Texte extrait |
::::

Chers frères et sœurs, si la liturgie nous invite à nous réjouir, cela ne veut pas dire ignorer le drame qui se joue en Ukraine, et dans bien d’autres endroits du monde. Cela ne veut pas dire fermer les yeux sur le mal qui règne sur notre petite planète. Cela veut dire que si nous devons regarder le mal, nous devons aussi faire mémoire que le Christ a vaincu ce mal. Ainsi, malgré le mal qui nous attriste, nous pouvons nous réjouir avec Lui de tout le bien qui est réalisé et de tous les miracles qui ont lieu sans bruit chaque jour sur la terre, de tous ces logements, appartements qui deviennent des terres d’accueil, de fraternité.
En ce jour, la liturgie nous rappelle que le Seigneur fait de nous ses fils et ses filles, des frères et des sœurs, et nous invite aujourd’hui à éviter deux écueils : le désir d’une fausse liberté, et le désir d’une fausse sécurité. Notre vraie liberté consiste à choisir les chemins qui vont nous permettre de nous accomplir. Notre vraie sécurité consiste à demeurer auprès de Dieu en accomplissant ses commandements non selon la lettre qui tue, mais selon l’esprit qui vivifie. Nous ressemblons parfois au fils cadet de la parabole, dilapidant les biens que le Seigneur nous a offerts, et parfois au fils aîné, jugeant les autres avec dureté. Prenons donc exemple sur Jésus, sur notre Père céleste, qui nous aime chacun de manière unique, et qui est toujours prêt à nous pardonner lorsque nous nous égarons. Ne soyons pas ingrats et « frustrés » comme les fils de la parabole, ne résonnons pas en termes de mérites et de droits mais vivons dans la reconnaissance et l’action de grâce pour ce que Dieu nous donne.

::::

À faire |
a. Répondez brièvement aux questions suivantes sur l'homélie :
(i) Quand nous regardons le mal, de quoi devons-nous aussi faire mémoire ?
(ii) Quels sont les deux écueils que la liturgie nous invite à éviter ?
(iii) À quel fils de la parabole ressemblons-nous lorsque nous jugeons les autres avec dureté ?
b. Citez le passage de l'homélie qui commence aux mots « Chers frères et » et s'arrête après les mots « d’accueil, de fraternité. ».

Données |

::::

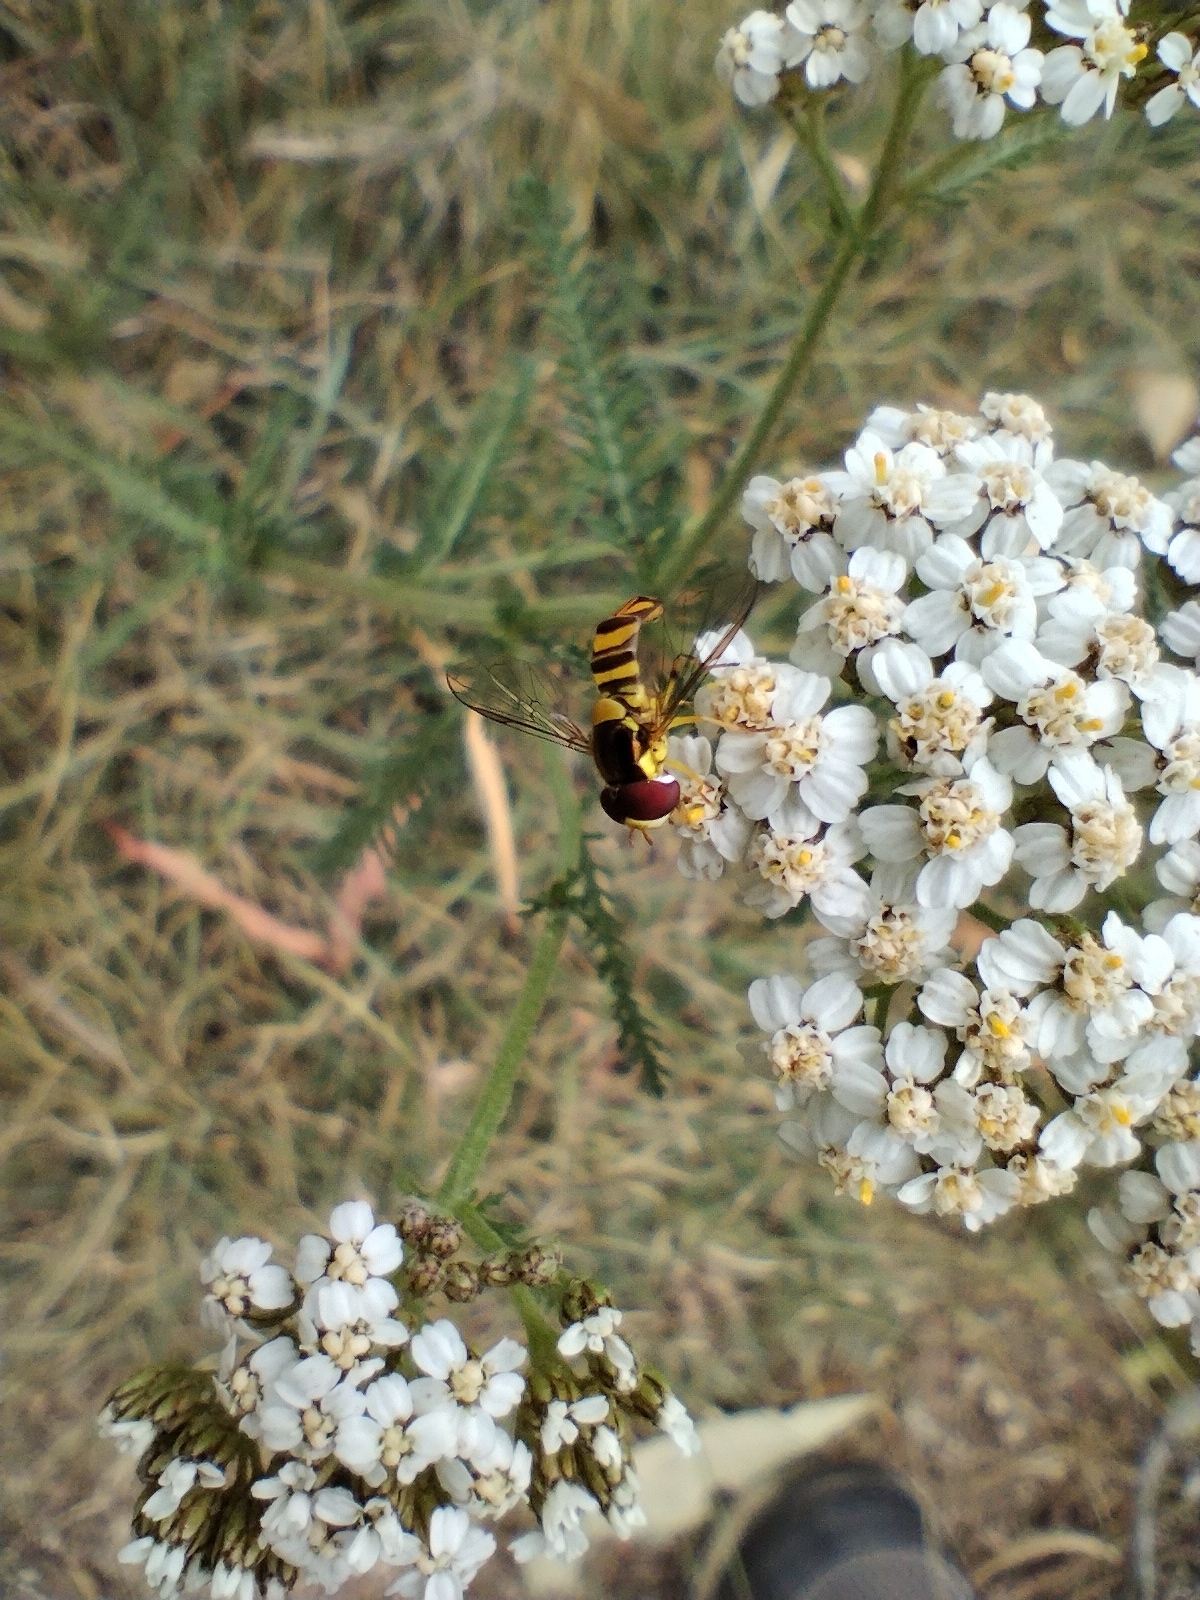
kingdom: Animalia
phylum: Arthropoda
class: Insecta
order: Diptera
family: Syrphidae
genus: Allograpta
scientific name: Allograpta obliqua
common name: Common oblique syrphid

::::

Résultats de l'exercice |
a.
(i) Du fait que le Christ a vaincu ce mal.
(ii) Le désir d'une fausse liberté et le désir d'une fausse sécurité.
(iii) Au fils aîné.

b.
Chers frères et sœurs, si la liturgie nous invite à nous réjouir, cela ne veut pas dire ignorer le drame qui se joue en Ukraine, et dans bien d’autres endroits du monde. Cela ne veut pas dire fermer les yeux sur le mal qui règne sur notre petite planète. Cela veut dire que si nous devons regarder le mal, nous devons aussi faire mémoire que le Christ a vaincu ce mal. Ainsi, malgré le mal qui nous attriste, nous pouvons nous réjouir avec Lui de tout le bien qui est réalisé et de tous les miracles qui ont lieu sans bruit chaque jour sur la terre, de tous ces logements, appartements qui deviennent des terres d’accueil, de fraternité.